Job 1
In the text on the delayed issue effect, what is the ratio of issue resolution time between the Before/DesignInspect and Before/SysTest results in Fig. 13?
Job 2
Using the text on the delayed issue effect, explain why the Planning:UnitTest result does not bear out the delayed issue effect, even though it is ranked "2".
Job 3
From the text on the delayed issue effect, extract the passage from "Technical note: to" to "seen in Fig. 1.".

Technical note: to ensure representativeness, we display examples where there exist at least N≥30 examplesFootnote 4 of issues injected in phase P 0 then removed in phase P r .

The two key features of Figs. 13 and 14 are:

  1. 1.

    Nowhere in these results do we see the kind of very large increases reported in the papers documenting DIE; neither in the median fix times of Fig. 13 or at the 90th percentile level of Fig. 14. For example, consider the ratio of the issue resolution time between Before/DesignInspect and Before/SysTest result of Fig. 13. That ratio is 1.11 which is far smaller than the scale ups seen in Fig. 1.

  2. 2.

    Nearly all the supposed increases seen in Figs. 13 and 14 are insignificantly different to the other treatments. The left hand column of Fig. 13 shows the results of the Scott-Knott statistical tests. Note that nearly all the treatments have the same rank (“1”); i.e. usually there is no statistically significant difference in the time to resolve issues. The only exception here is Planning:UnitTest which is ranked “2” but even here, the scale up is merely a factor of 3, and not the exponential increase promised by classic reports of the delayed issue effect.

Data
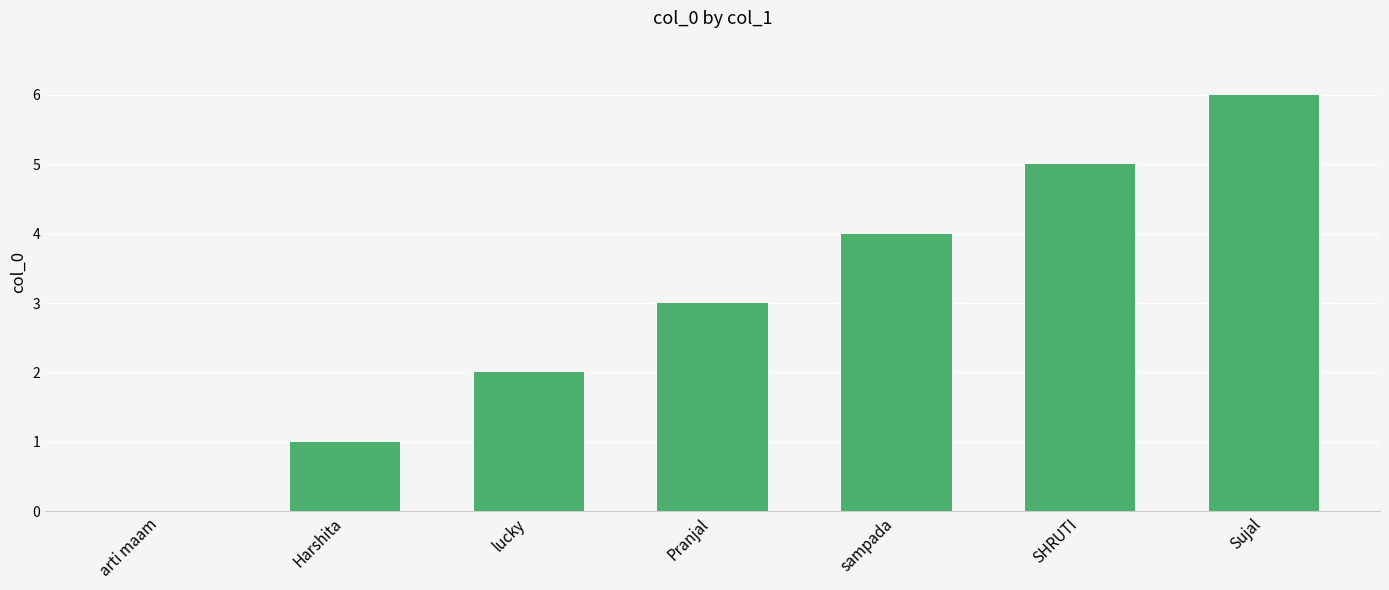

The value at lucky is 1. True or false?

False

Exercise result 1
1.11

Exercise result 2
Although it is the only treatment ranked differently, its scale-up is merely a factor of 3. That falls far short of the exponential increase promised by classic reports of the delayed issue effect.

Exercise result 3
Technical note: to ensure representativeness, we display examples where there exist at least N≥30 examplesFootnote 4 of issues injected in phase P 0 then removed in phase P r .

The two key features of Figs. 13 and 14 are:

  1. 1.

    Nowhere in these results do we see the kind of very large increases reported in the papers documenting DIE; neither in the median fix times of Fig. 13 or at the 90th percentile level of Fig. 14. For example, consider the ratio of the issue resolution time between Before/DesignInspect and Before/SysTest result of Fig. 13. That ratio is 1.11 which is far smaller than the scale ups seen in Fig. 1.